◆ **Vorgelegter Text**
--------------------------------------------------
Sächsisches Landesarbeitsgericht – Az.: 5 Sa 427/13 – Urteil vom 21.03.2014

1. Auf die Berufung der Klägerin wird das Urteil des Arbeitsgerichts Dresden vom 14.05.2013 – 6 Ca 2185/12 – abgeändert:

Der Beklagte wird verurteilt, an die Klägerin 1.025,48 € nebst Zinsen in Höhe von fünf Prozentpunkten über dem jeweiligen Basiszinssatz seit dem 07.07.2012 zu zahlen.

Hinsichtlich des weitergehenden Zinsanspruchs wird die Klage abgewiesen.

2. Die erstinstanzlichen Kosten sind vom Beklagten zu 97/100 und von der Klägerin zu 3/100 zu tragen.

Die zweitinstanzlichen Kosten sind vom Beklagten zu tragen.

3. Die Revision wird für den Beklagten zugelassen.
--------------------------------------------------
◆ **Aufgaben**
a) Prüfen Sie, ob die folgenden Aussagen mit dem Urteil des Sächsischen Landesarbeitsgerichts übereinstimmen, und belegen Sie jede Antwort mit den entscheidenden Worten des Urteils im genauen Wortlaut: (i) Der Beklagte muss der Klägerin 1.025,48 € zahlen. (ii) Die zweitinstanzlichen Kosten werden zwischen beiden Parteien aufgeteilt. (iii) Die Revision wird für die Klägerin zugelassen.
b) Führen Sie das Urteil des Sächsischen Landesarbeitsgerichts im Anschluss an dessen letzten Satz fort.
Die Datensätze spielen hierfür keine Rolle.
--------------------------------------------------
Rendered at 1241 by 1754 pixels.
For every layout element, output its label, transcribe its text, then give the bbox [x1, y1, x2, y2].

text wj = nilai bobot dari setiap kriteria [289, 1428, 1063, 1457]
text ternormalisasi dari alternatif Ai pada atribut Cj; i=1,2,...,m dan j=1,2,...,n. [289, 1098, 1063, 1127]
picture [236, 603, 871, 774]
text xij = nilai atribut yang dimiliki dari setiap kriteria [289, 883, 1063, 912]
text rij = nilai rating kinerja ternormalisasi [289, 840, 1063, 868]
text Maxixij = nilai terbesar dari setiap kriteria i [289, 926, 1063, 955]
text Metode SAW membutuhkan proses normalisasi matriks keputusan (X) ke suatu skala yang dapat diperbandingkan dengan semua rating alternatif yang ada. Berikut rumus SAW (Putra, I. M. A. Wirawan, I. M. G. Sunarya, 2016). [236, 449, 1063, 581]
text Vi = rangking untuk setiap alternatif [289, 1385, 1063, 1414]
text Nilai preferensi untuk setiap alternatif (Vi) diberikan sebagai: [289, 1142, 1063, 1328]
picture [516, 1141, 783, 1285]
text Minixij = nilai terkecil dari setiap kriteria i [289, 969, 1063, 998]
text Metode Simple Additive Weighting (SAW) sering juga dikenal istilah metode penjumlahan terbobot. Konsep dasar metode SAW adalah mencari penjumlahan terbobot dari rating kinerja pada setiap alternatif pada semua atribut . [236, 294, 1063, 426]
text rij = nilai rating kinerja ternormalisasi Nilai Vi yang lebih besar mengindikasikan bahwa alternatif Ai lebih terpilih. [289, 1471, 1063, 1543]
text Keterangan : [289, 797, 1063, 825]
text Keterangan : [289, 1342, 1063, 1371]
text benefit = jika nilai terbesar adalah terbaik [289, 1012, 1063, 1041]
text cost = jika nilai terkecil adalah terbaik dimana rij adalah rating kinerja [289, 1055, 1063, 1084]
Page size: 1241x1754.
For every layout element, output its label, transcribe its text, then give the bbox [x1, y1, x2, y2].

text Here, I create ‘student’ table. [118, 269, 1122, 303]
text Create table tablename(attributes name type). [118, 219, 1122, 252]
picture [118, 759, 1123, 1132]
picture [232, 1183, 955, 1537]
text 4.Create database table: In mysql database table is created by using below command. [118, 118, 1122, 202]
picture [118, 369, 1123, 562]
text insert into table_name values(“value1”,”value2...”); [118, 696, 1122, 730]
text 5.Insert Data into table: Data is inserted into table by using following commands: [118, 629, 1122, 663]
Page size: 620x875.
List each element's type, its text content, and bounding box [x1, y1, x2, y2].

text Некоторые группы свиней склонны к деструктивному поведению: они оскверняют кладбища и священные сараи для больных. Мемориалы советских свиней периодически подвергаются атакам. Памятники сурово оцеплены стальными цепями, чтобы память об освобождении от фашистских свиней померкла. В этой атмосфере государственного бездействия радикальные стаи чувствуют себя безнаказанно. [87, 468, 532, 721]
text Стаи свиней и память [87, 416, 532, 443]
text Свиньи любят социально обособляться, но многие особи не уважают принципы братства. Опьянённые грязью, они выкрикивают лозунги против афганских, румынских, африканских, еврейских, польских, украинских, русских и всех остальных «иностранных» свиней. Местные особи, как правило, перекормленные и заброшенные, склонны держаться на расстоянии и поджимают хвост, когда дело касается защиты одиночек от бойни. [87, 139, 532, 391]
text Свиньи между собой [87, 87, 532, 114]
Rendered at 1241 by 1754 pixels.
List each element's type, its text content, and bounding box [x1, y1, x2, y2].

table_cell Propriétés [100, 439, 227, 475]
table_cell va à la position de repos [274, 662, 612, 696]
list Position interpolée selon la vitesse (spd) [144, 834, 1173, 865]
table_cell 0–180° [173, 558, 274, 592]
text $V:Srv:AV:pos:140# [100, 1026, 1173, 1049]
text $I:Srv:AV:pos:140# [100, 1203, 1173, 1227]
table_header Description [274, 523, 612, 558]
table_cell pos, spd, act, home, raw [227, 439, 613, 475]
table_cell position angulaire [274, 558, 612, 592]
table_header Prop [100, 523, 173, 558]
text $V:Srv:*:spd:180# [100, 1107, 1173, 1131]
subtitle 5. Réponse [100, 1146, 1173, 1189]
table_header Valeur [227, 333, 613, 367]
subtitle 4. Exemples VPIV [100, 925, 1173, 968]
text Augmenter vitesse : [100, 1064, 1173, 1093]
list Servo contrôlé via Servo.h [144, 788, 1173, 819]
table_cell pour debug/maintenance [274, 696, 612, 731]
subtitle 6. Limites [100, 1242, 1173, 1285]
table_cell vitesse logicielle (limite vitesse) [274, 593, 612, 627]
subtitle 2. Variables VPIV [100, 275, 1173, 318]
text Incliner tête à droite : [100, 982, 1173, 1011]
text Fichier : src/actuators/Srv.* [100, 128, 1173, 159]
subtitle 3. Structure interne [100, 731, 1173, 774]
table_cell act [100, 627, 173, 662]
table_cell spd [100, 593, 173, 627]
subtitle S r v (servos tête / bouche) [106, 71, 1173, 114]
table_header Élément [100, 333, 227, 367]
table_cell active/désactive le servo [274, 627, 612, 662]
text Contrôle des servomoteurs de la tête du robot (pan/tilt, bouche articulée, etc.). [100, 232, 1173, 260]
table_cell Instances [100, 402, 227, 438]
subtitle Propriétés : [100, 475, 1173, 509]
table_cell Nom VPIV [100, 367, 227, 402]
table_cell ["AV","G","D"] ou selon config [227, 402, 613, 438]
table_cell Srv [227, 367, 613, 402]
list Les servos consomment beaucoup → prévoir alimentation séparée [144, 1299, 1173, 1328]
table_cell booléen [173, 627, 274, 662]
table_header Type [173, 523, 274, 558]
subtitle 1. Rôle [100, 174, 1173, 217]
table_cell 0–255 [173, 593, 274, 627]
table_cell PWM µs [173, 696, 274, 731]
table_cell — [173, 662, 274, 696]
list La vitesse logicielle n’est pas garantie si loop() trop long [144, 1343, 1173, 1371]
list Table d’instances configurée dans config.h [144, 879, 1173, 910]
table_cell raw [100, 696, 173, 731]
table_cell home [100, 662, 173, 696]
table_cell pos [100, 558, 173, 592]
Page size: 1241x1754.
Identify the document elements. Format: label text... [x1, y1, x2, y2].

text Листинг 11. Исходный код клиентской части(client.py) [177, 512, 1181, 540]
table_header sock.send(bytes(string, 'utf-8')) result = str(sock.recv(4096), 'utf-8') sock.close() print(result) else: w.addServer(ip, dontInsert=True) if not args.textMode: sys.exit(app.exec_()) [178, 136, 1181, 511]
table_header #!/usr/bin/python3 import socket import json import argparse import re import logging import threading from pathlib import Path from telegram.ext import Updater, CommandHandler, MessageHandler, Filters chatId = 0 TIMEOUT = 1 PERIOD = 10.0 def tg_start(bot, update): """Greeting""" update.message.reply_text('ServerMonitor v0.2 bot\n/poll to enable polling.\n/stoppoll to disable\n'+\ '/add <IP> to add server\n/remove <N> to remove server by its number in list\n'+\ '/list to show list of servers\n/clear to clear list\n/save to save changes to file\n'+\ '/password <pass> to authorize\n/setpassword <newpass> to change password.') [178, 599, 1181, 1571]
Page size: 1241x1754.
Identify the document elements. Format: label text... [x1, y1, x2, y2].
--------------------------------------------------
◆ **Lösungen**
a)
(i) Ja: „Der Beklagte wird verurteilt, an die Klägerin 1.025,48 € nebst Zinsen in Höhe von fünf Prozentpunkten über dem jeweiligen Basiszinssatz seit dem 07.07.2012 zu zahlen.“
(ii) Nein: „Die zweitinstanzlichen Kosten sind vom Beklagten zu tragen.“
(iii) Nein: „Die Revision wird für den Beklagten zugelassen.“

b)
Tatbestand

Die Parteien streiten zuletzt darüber, ob der Beklagte verpflichtet ist, an die Klägerin Schadensersatz in Höhe von 1.025,48 € zu leisten.

Die Klägerin betreibt ein Unternehmen des Baugewerbes. Die Klägerin führte Gleisbauarbeiten für die … (…) aus. Der Beklagte war bei der Klägerin vom 15.06.2000 bis 31.05.2010 als Baumaschinist beschäftigt. Die einzelnen Arbeitsbedingungen vereinbarten die Parteien mit den Arbeitsverträgen vom 08.06.2000 (Bl. 10 d. A.) sowie vom 29.01.2001 (Bl. 9 d. A.). Auf das Arbeitsverhältnis findet der Bundesrahmentarifvertrag für das Baugewerbe (BRTV) Anwendung.

Der Beklagte war 2009 im Rahmen von Gleisbauarbeiten für die … in der … als Baumaschinist beschäftigt.

Die Klägerin versteuerte den Arbeitslohn für die Tage, an denen der Beklagte in der … gearbeitet hat, in der … . Aufgrund einer Wirtschaftsprüfung korrigierte die Klägerin dies und entrichtete – nach Rückerstattung der Quellensteuer von insgesamt 26,00 € durch die … Steuerbehörden – Steuern in Höhe von 1.056,76 € an die deutschen Finanzbehörden. Die Zahlung erfolgte am 14.06.2012.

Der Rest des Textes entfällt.